En esa línea, la ejecutiva recuerda que la Organización Mundial de la Salud considera que el acceso (uso) óptimo al agua son, en promedio, 100 litros por persona al día, pero que en Chile los clientes urbanos consumen en promedio 147 litros, ‘es decir, por encima del nivel óptimo, y mucho más de lo razonable si consideramos el contexto’.

Según explica, la sugerencia es ‘cuidar el uso, pero no en el lavado de manos, que es necesario, sino en la ducha y otras instancias’.

El superintendente de Servicios Sanitarios, Jorge Rivas, anticipa que aunque todavía no hay datos oficiales, los registros mostrarían bajas en el consumo en febrero y los primeros días de marzo, sin mayores problemas.

Pero sobre la escasez hídrica afirma que ‘las predicciones son que tendremos un invierno malo y por lo tanto el escenario no es muy optimista (…). La sequía no se ha terminado y está mostrando que este año podría ser igual de severo que el anterior, capaz que peor’.

El último informe climático de la Dirección Meteorológica apunta a un importante déficit de precipitaciones y la llegada del fenómeno de La Niña.
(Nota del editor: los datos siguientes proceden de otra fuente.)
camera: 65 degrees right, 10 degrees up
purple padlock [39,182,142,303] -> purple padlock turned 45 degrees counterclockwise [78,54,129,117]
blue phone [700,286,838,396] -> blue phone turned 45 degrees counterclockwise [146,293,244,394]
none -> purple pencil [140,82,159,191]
Claudia Santibáñez, directora de Ingeniería en Medio Ambiente de la U. Mayor, plantea que, en este contexto, una preocupación son las zonas rurales, porque ‘al haber tanta escasez tienen que optar por cocinar o bañarse; no da opción a la prevención necesaria. Y este se prevé como un pésimo año, lo que hace de esto una complejidad que podría agudizar más la pandemia en estas zonas’.

Coincide María Molinos, investigadora del Centro de Desarrollo Urbano Sustentable de la UC: ‘Aún hay personas sin acceso al agua, y ahí es donde la pandemia puede afectar, porque es difícil acatar el lavado de manos cuando no se puede acceder (al agua), y existe una cantidad limitada en los camiones aljibe’.

Cristián Balmaceda, alcalde de Pirque y presidente de la Asociación de Municipios Rurales, apunta a que ‘no nos podemos arriesgar a no tener agua, porque debemos cumplir con todas las recomendaciones. ¿Qué ocurrirá cuando lleguen los casos a estas zonas? No nos pueden pedir que nos lavemos las manos varias veces al día si no tenemos acceso’.